# WHAT TO WORK ON:
The expected output is the exact lines from the one containing "Figure 12. OCT" through the end of the data, inclusive, and nothing else.

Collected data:
□ □ □ □ □
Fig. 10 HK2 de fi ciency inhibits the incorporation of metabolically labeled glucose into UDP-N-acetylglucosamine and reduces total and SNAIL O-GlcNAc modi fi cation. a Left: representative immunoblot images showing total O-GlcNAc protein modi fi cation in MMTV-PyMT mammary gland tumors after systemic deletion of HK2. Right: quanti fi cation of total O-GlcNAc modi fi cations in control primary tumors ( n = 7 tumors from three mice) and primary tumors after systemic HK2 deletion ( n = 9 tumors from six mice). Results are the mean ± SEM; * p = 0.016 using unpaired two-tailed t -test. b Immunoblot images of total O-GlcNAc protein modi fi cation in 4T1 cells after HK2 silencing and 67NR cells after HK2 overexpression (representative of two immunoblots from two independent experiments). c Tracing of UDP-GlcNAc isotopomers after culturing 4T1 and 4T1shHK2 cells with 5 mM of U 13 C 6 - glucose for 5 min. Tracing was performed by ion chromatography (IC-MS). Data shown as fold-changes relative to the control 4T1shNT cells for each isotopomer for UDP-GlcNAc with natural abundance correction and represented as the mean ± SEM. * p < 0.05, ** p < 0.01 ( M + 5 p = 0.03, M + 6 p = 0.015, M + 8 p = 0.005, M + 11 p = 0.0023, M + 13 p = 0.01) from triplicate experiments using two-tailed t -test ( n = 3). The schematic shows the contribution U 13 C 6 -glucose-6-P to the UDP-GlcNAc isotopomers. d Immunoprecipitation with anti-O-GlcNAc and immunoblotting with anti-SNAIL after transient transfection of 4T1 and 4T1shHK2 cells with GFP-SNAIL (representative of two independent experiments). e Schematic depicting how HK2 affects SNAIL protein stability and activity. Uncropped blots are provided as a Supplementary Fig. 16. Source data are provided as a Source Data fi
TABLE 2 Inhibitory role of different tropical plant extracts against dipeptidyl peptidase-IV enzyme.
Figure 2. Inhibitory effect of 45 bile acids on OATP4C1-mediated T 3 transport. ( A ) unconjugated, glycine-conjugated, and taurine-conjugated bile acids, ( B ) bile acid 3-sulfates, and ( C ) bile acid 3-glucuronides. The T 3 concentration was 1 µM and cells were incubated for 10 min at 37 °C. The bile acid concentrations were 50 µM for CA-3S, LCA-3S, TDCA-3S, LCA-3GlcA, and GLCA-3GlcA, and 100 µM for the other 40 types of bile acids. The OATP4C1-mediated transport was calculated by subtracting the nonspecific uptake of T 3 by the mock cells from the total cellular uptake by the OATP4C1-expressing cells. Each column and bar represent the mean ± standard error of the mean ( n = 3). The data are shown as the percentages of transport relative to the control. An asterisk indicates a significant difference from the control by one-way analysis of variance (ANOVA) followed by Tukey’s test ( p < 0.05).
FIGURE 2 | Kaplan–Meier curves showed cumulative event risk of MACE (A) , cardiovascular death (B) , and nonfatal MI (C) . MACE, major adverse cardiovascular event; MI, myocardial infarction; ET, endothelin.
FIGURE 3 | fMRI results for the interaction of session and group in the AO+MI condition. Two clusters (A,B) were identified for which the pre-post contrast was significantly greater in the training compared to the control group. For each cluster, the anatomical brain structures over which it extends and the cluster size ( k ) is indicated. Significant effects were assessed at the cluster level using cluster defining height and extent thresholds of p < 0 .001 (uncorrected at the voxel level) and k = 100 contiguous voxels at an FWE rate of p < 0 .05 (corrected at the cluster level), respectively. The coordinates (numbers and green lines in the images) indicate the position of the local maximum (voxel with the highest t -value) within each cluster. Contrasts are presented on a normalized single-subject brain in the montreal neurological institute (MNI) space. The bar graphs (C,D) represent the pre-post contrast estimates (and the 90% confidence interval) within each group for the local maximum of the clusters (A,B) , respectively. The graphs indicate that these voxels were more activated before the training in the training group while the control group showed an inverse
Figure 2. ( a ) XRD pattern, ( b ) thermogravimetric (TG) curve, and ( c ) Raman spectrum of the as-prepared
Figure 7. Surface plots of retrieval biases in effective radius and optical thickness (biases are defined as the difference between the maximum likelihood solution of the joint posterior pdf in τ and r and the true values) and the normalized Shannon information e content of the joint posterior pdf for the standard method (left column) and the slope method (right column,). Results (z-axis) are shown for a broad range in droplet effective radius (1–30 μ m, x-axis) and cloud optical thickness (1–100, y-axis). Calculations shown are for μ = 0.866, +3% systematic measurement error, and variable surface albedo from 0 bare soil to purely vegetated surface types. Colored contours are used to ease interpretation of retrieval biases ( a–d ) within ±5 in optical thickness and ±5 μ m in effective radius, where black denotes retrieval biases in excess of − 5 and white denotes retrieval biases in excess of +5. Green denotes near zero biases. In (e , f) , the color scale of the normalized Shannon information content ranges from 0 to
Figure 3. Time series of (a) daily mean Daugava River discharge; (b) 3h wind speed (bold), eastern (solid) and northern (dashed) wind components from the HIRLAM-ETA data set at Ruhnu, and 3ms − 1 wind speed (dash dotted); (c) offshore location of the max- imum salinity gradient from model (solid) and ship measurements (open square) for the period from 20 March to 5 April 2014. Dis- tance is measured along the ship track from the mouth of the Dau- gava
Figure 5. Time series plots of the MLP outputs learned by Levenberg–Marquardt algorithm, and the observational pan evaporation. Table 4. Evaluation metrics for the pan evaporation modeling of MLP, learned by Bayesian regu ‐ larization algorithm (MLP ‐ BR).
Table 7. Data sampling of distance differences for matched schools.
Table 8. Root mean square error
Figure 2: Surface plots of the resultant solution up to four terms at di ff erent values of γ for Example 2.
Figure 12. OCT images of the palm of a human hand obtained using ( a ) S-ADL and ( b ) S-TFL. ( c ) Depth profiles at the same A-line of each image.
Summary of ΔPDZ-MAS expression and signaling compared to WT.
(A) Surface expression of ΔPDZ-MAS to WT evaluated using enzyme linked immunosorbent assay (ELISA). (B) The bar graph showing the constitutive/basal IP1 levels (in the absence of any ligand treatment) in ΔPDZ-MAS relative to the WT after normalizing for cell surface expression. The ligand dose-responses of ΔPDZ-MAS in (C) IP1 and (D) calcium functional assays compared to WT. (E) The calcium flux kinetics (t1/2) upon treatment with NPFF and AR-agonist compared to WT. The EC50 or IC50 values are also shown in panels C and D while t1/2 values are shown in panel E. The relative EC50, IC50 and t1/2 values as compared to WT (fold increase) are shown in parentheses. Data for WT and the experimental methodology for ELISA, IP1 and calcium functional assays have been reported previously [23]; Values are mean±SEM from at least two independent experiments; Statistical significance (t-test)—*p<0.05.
□ □ □ □ □
# SOLUTION TO THIS EXERCISE:
Figure 12. OCT images of the palm of a human hand obtained using ( a ) S-ADL and ( b ) S-TFL. ( c ) Depth profiles at the same A-line of each image.
Summary of ΔPDZ-MAS expression and signaling compared to WT.
(A) Surface expression of ΔPDZ-MAS to WT evaluated using enzyme linked immunosorbent assay (ELISA). (B) The bar graph showing the constitutive/basal IP1 levels (in the absence of any ligand treatment) in ΔPDZ-MAS relative to the WT after normalizing for cell surface expression. The ligand dose-responses of ΔPDZ-MAS in (C) IP1 and (D) calcium functional assays compared to WT. (E) The calcium flux kinetics (t1/2) upon treatment with NPFF and AR-agonist compared to WT. The EC50 or IC50 values are also shown in panels C and D while t1/2 values are shown in panel E. The relative EC50, IC50 and t1/2 values as compared to WT (fold increase) are shown in parentheses. Data for WT and the experimental methodology for ELISA, IP1 and calcium functional assays have been reported previously [23]; Values are mean±SEM from at least two independent experiments; Statistical significance (t-test)—*p<0.05.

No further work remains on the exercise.